#### MATERIAL PROVIDED

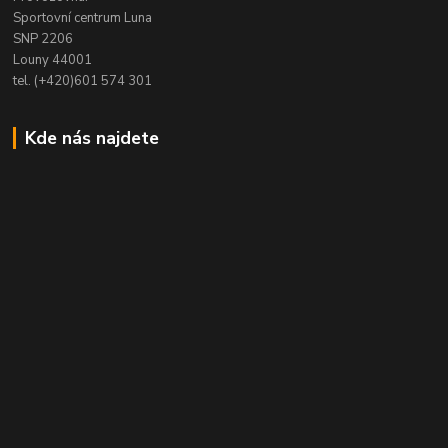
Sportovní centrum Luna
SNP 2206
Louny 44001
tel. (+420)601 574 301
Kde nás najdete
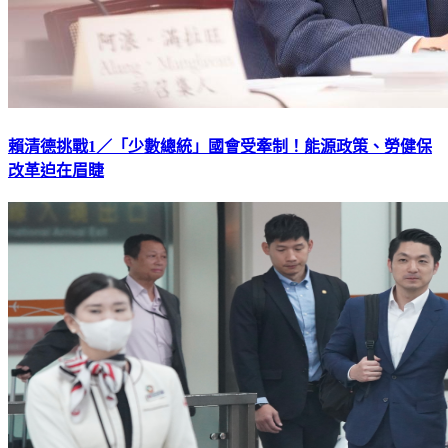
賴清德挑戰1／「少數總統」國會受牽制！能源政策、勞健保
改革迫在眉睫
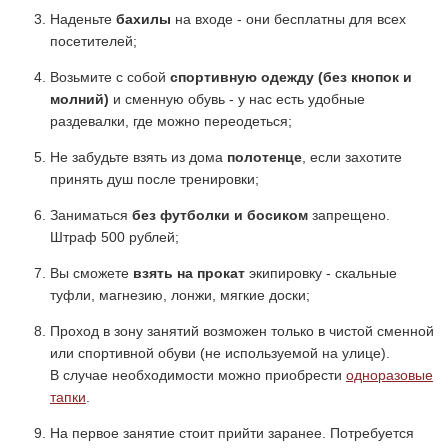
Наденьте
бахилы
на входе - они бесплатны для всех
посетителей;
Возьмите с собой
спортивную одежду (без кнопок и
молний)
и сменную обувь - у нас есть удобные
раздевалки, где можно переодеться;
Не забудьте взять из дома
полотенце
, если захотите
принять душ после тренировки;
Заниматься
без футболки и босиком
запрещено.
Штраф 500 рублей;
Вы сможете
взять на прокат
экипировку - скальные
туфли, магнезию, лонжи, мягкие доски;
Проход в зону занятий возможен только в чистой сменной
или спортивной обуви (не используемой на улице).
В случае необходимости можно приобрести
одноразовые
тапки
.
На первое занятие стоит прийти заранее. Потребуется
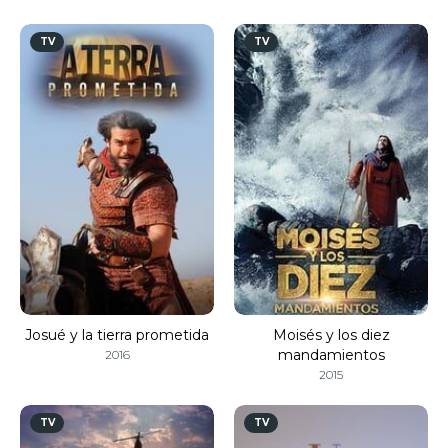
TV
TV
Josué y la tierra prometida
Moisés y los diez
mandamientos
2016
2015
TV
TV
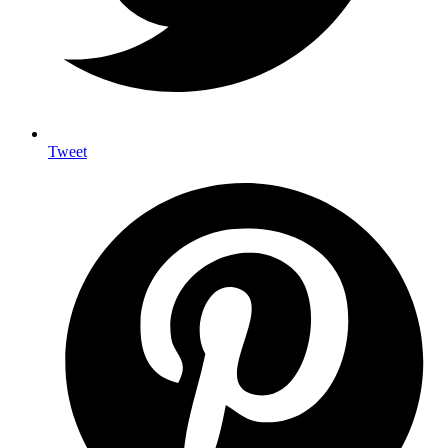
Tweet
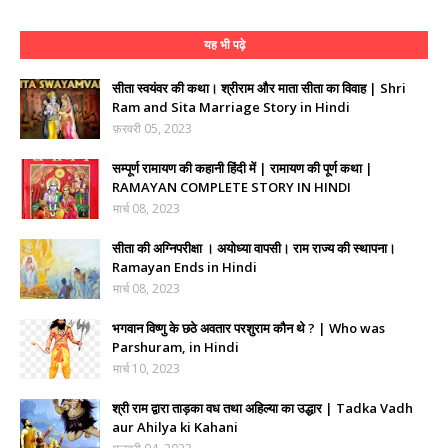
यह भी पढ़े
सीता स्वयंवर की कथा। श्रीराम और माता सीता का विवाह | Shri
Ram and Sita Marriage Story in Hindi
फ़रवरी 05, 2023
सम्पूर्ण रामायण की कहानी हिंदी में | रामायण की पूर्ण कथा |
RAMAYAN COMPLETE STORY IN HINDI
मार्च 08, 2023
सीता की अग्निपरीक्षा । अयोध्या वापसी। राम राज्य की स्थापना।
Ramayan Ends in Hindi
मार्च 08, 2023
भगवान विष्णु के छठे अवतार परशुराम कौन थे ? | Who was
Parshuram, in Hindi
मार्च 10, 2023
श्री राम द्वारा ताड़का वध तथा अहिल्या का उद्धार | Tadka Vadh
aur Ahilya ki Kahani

########

**EXERCISE AIM:**
From the records above, retype only the lines starting at the line that contains "спортивную одежду (без кнопок и" and ending at the line that contains "или спортивной обуви", both included.

**TASK ANSWER:**
спортивную одежду (без кнопок и
молний)
и сменную обувь - у нас есть удобные
раздевалки, где можно переодеться;
Не забудьте взять из дома
полотенце
, если захотите
принять душ после тренировки;
Заниматься
без футболки и босиком
запрещено.
Штраф 500 рублей;
Вы сможете
взять на прокат
экипировку - скальные
туфли, магнезию, лонжи, мягкие доски;
Проход в зону занятий возможен только в чистой сменной
или спортивной обуви (не используемой на улице).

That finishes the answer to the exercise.